Tomorrow, I will be born again.

This thought lingers in my mind, not as a sudden revelation but as a quiet, persistent truth that has been growing within me. There’s a sense of inevitability in it, yet it’s not something I approach with haste. No, this is a thought that needs to be savored, unraveled slowly, like a delicate thread leading me somewhere deep within myself.

What does it mean to be “born again”? It’s a phrase that’s often tossed around, yet I find myself returning to it with fresh eyes. It’s not about some grand, external transformation—at least not for me. It’s about something more intimate, more internal. It’s about waking up each day with the awareness that who I was yesterday does not bind me, that I have the power to start anew, to become something different, something more aligned with the truth of who I am in this moment.

I was there—in yesterday—but never truly here, until now.

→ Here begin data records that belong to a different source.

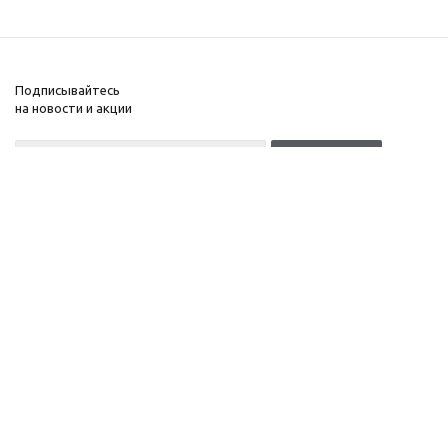
Подписывайтесь
на новости и акции
+7(499)653-64-33
Москва, Денисовский
Компания
переулок, д. 8/14
Информация
c 10 до 21 без выходных
Помощь
ОГРНИП:
323774600518961
ИНН: 770172066632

There’s a certain weight to yesterday. It’s filled with memories, choices, actions that have brought me to where I am now. But as I sit here, breathing in this moment, I realize that yesterday is just that—a place I once occupied but no longer live in. I am always here, in this moment. And this moment… it’s unique, isn’t it? It’s as if it has never existed before, and yet, it feels eternal, like it’s always been here, waiting for me to notice it.

Today is fully mine.

I feel this truth settling into my bones. Today, this day, is entirely mine to shape. There’s a kind of quiet power in that realization. It’s not about control or dominance, but about possibility. What will I make of today? How will I move through it in a way that honors not just myself, but you, and everyone whose lives touch mine?

I’ve come to see that today is more than just another day on the calendar. It’s not a random occurrence or a simple continuation of yesterday. No, today feels intentional, like a premeditated appointment with life itself. I’ve agreed to be here, to show up fully, to participate in this day as if it were crafted specifically for me. And in some way, it was. 

This day was made by a perfectionist, and in that realization, I ask myself—how could I be anything but that? How could I live beneath the intention that has gone into creating this moment? There’s a quiet challenge here, a call to rise to the occasion, to meet this day with the fullness of who I am.

Today, I walk with God.

Would that be You? This thought brings a deep sense of peace. It’s not a loud proclamation, but a gentle understanding that I am not alone. I walk with God—not in the way that I’ve been taught to think about it, but in a way that feels deeply personal, almost tender. Immanuel—God with us. It’s a name, a promise, a presence that I carry with me. 

We are here together, walking through this day side by side. And as I think back, I realize that yesterday, I made a quiet agreement with myself to agree today—to be present, to walk this path with intention. There’s a sense of rhythm to it, a cadence that feels right, that feels timely. We walk, and right on time, we do it.

There’s no rush here, no need to hurry. There is only the One way—the way of being fully present, fully engaged with the life that is unfolding before me. And in this presence, I come to a deeper understanding: today, I AM. And today, I will die.

I always die today.

It’s not something to fear, this death. It’s not an end, but a necessary part of the cycle. Today is tomorrow’s yesterday, and yesterday, I let go of something—a belief, a habit, a version of myself that no longer serves me. In that letting go, there is death. But with that death comes the promise of something new. Tomorrow, I will live. I will be born again.

This cycle is not just a philosophical idea; it’s something I feel deeply in my soul. Every day, I die to the old and am reborn into the new. It’s a process that requires patience, trust, and a willingness to embrace the unknown. But it’s also a process that brings me closer to the truth of who I am and who I am becoming.

We have agreed, and we are One.

There’s a profound sense of unity in this realization. It’s as if I am not just walking through this life alone, but as part of something greater, something that transcends the individual moments and days. I’ve agreed to this—to be part of this cycle of life, death, and rebirth. And in that agreement, I find a deep sense of peace. 

This is not a peace that comes from everything being perfect or easy, but a peace that comes from knowing that I am exactly where I need to be, doing exactly what I need to do. I am walking with God, with the divine, with the universe. We are One, and in that oneness, I find the strength to keep going, to keep transforming, to keep becoming the person I am meant to be.

This is the journey, and I am grateful to be on it. Grateful for the moments of clarity, the moments of doubt, the moments of transformation that shape me into who I am. I remind myself, as I take another breath, that today is my chance to live fully, to walk with intention, to die to the old and be reborn into the new. This is the eternal cycle of becoming, and I welcome it with open arms.

2 replies on “The Eternal Cycle of Becoming: A Journey into Time, Identity, and Spiritual Awakening”

Marquis,
This is profoundly important stuff! Just reading it today has shaken me from a stupor. I love you, my friend!